Bali, am Ende der Reise, war nicht nur das Sahnehäubchen, sondern auch der Zuckerguss, das Marzipan und die verschnörkelte Dekoration. Wenn der Kandidat es schaffte, bis hierhin zu überleben, standen ihm die Wonnen dieser magischen indonesischen Insel bevor. Zu diesem Zeitpunkt war Kennedy in der Regel bereit, sich wieder an die Arbeit zu machen, würde also den Großteil der letzten Woche entweder mit seinem Laptop, Handy oder dem Ausarbeiten von Angeboten verbringen.
»Bis hierhin alles klar?«
»Japp«, sagte Francis gähnend und streckte sich. Als sein T-Shirt sich straffzog, erspähte Kennedy die Umrisse von Nippelpiercings unter dem Material. Abgehakt. Noch ein Pluspunkt für den Jungen.
»Wie groß bist du?«
»Eins siebzig.«
»Gut«, sagte Kennedy und griff neben seinem Laptop nach dem Zusatzdokument. »Das hier ist eine Liste mit den weiteren Voraussetzungen. Du musst vor dem Reiseantritt eine medizinische Untersuchung durchführen lassen.«
»Warum?«
»Reine Vorsichtsmaßnahme. Um sicherzugehen, dass du körperlich fit bist.«
»Ich bin negativ, wenn das die Frage ist.«
»Das ist nicht …« Kennedy seufzte. »Schau mal, vorletztes Jahr hat meine Reisebegleitung am dritten Tag eine Blinddarmentzündung bekommen. Und wegen eines Darmdurchbruchs – mit dem er eine Weile lang auf der Intensivstation lag – musste er sechs Tage in einer Privatklinik in Florida verbringen, wonach er selbstverständlich sofort wieder nach Hause zu seiner Familie fliegen wollte. Hätte er vor der Reise eine Vorsorgeuntersuchung gemacht, wäre die Entzündung wahrscheinlich früh diagnostiziert worden und sowohl er als auch mein Bankkonto hätten deutlich weniger gelitten.«
»Hab keinen Blinddarm. Wurde mir entfernt, als ich elf war.«
»Darum geht es nicht –« Kennedy fuhr sich mit der Hand durchs Haar. »Ich muss auf Nummer sicher gehen, dass meine Begleitperson fit und gesund in allen Belangen ist. Und diese Voraussetzung ist nicht verhandelbar. Wenn das also ein Problem für dich ist, dann musst du mich es gleich wissen lassen.«
Francis starrte so lange auf das Blatt Papier hinab, dass Kennedy einen Moment dachte, er hätte seine Meinung geändert.
»Sie bezahlen?«
»Entschuldigung?«
»Für die Untersuchung?«
»Selbstverständlich.«
»Is’ okay dann.«
»Großartig. Sonst noch Fragen an mich?«
»Wie alt sind Sie?«
»Zweiundvierzig.«
Das brachte Francis zum Lächeln. So sah es zumindest für Kennedy aus. Entweder das oder er hatte Wind.
»Sie mögen es also jung?«
Kennedy musste sich davon abhalten, zu antworten, er mochte es gerne gefügig. Und die meisten jüngeren Männer waren eben weniger eigenwillig, wollten gefallen, hauptsächlich wegen des Geldes.
»Ist das ein Problem?«
»Nope. Ich steh auf Daddys.«
Oh scheiße, dachte Kennedy, Steph wird sich gar nicht mehr einkriegen, falls ich dieses Jahr mit Francis auftauche.

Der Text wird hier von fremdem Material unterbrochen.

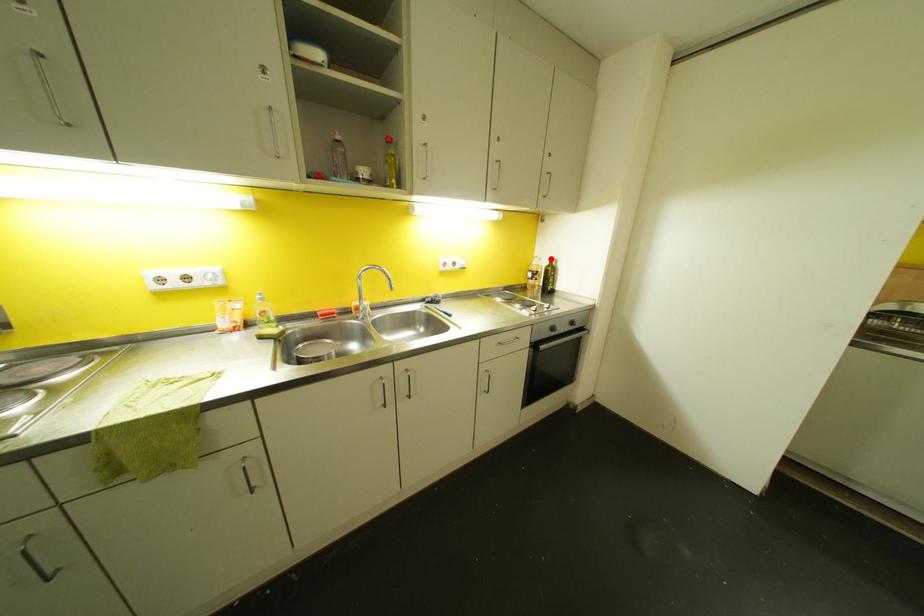
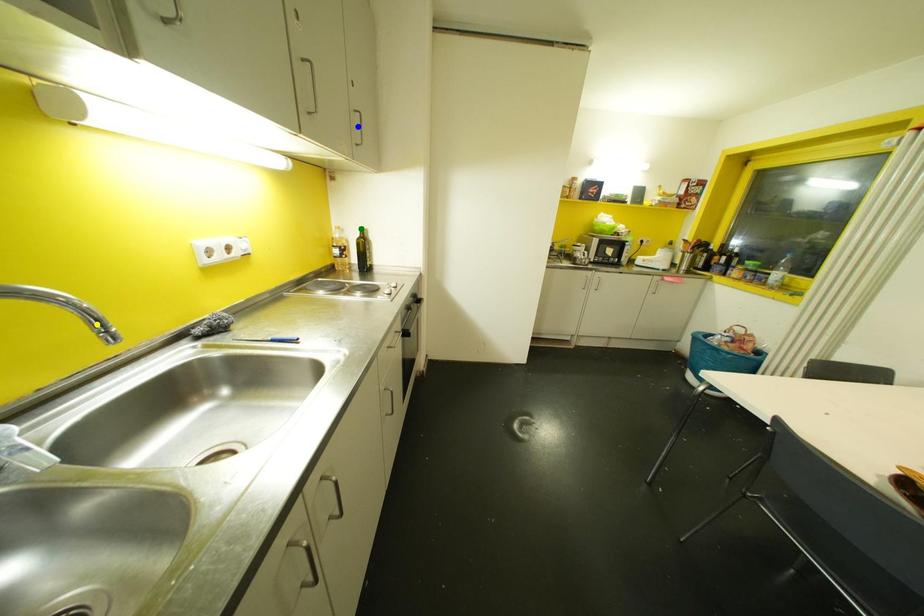
Question: I am providing you with two images of the same scene from different viewpoints. A red point is marked on the first image. You are given multiple points on the second image. Which point in image 2 represents the same 3d spot as the red point in image 1?

Choices:
 (A) green point
 (B) yellow point
 (C) blue point

Answer: (A)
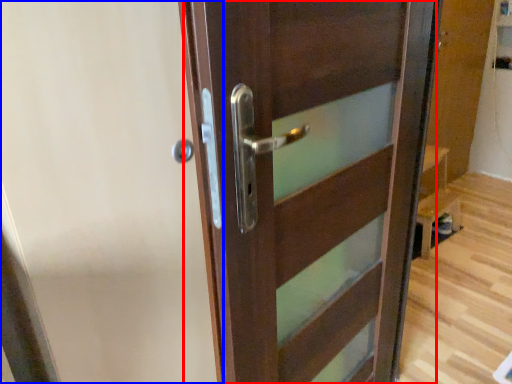
Question: Among these objects, which one is farthest to the camera, door (highlighted by a red box) or screen door (highlighted by a blue box)?

Choices:
 (A) door
 (B) screen door

Answer: (B)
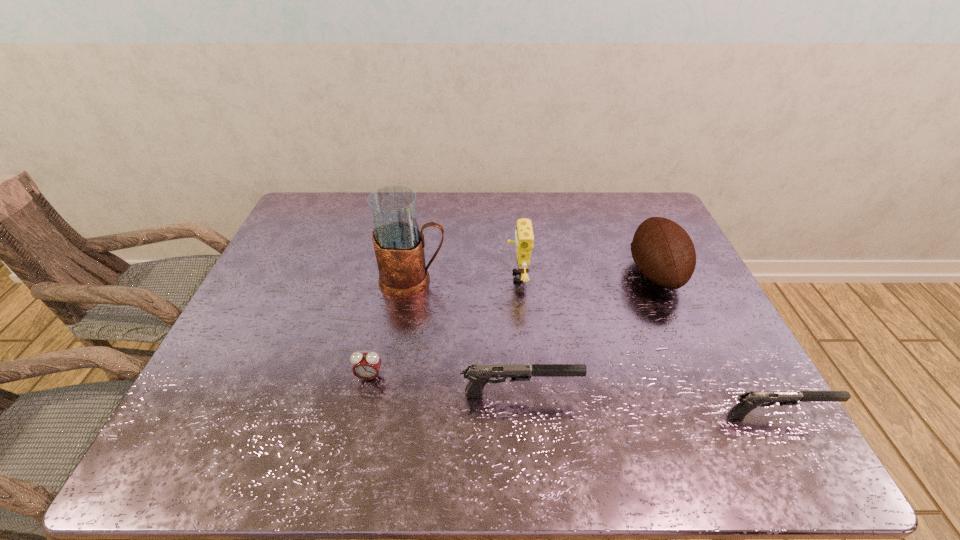
The height and width of the screenshot is (540, 960). I want to click on the second nearest object, so click(x=478, y=375).

Locate an element on the screen. This screenshot has height=540, width=960. the taller gun is located at coordinates (478, 375).

Locate an element on the screen. the nearest object is located at coordinates (749, 400).

Locate an element on the screen. the right gun is located at coordinates (749, 400).

This screenshot has height=540, width=960. Identify the location of the tallest object. (399, 245).

Where is `sponge`? The width and height of the screenshot is (960, 540). sponge is located at coordinates (524, 238).

Locate an element on the screen. Image resolution: width=960 pixels, height=540 pixels. football is located at coordinates (663, 251).

Find the location of a particular element. the fourth farthest object is located at coordinates (366, 366).

Locate an element on the screen. Image resolution: width=960 pixels, height=540 pixels. vacant area located at the muzzle end of the farther gun is located at coordinates (624, 393).

The image size is (960, 540). Find the location of `blank space located with the handle on the side of the tallest object`. blank space located with the handle on the side of the tallest object is located at coordinates (530, 280).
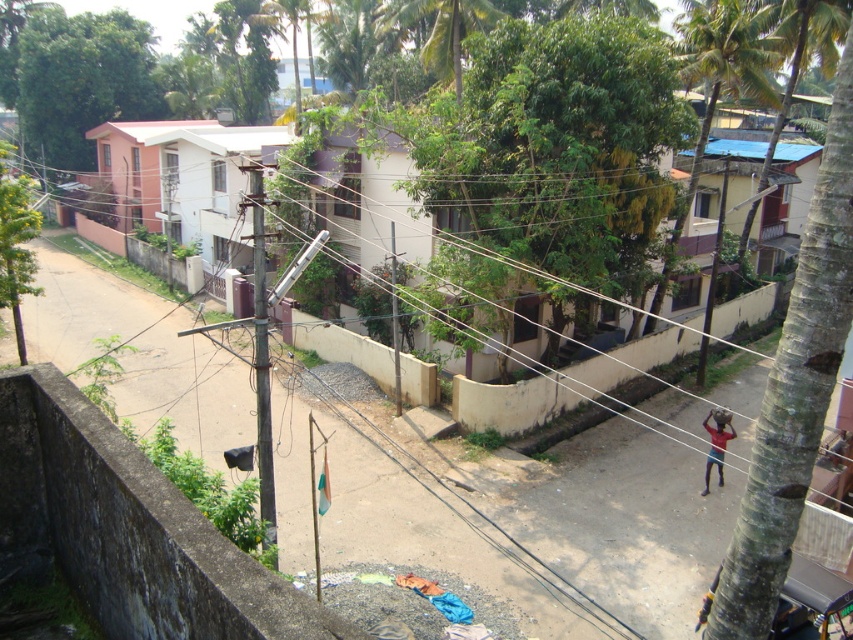
Question: Can you confirm if green rough bark tree at right is positioned above green leafy tree at upper left?

Choices:
 (A) yes
 (B) no

Answer: (B)

Question: Can you confirm if green rough bark tree at right is wider than green leafy tree at left?

Choices:
 (A) yes
 (B) no

Answer: (A)

Question: Which object is positioned farthest from the green leafy palm tree at upper right?

Choices:
 (A) green leafy tree at upper left
 (B) green rough bark tree at right
 (C) green leafy tree at left

Answer: (A)

Question: Observing the image, what is the correct spatial positioning of green rough bark tree at right in reference to green leafy tree at upper left?

Choices:
 (A) above
 (B) below

Answer: (B)

Question: Based on their relative distances, which object is nearer to the green rough bark tree at right?

Choices:
 (A) green leafy tree at left
 (B) green leafy palm tree at upper right

Answer: (B)

Question: Based on their relative distances, which object is nearer to the green leafy palm tree at upper right?

Choices:
 (A) green leafy tree at upper left
 (B) green leafy tree at left
 (C) green rough bark tree at right

Answer: (C)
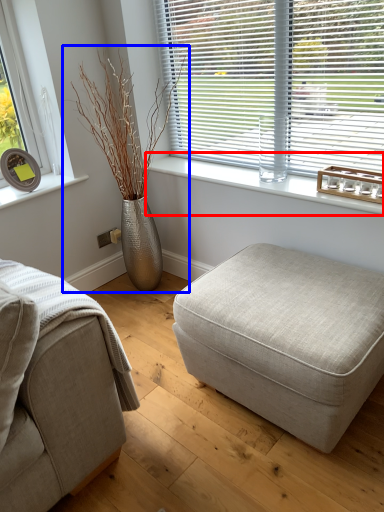
Question: Which of the following is the farthest to the observer, window sill (highlighted by a red box) or houseplant (highlighted by a blue box)?

Choices:
 (A) window sill
 (B) houseplant

Answer: (B)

»Ich hab deine Nummer. Ich melde mich dann bis Freitag.«
Als Francis aufstand, gähnte er erneut, ob nun absichtlich oder nicht, und streckte die Arme über den Kopf, bis der Saum seines Shirts hochrutschte und den Blick preisgab auf einen Waschbrettbauch mit einer Spur dunkelblondem gelocktem Haar, die hinabführte und unter dem Hosenbund verschwand.
Beinahe hätte Kennedy ihm den Job an Ort und Stelle gegeben.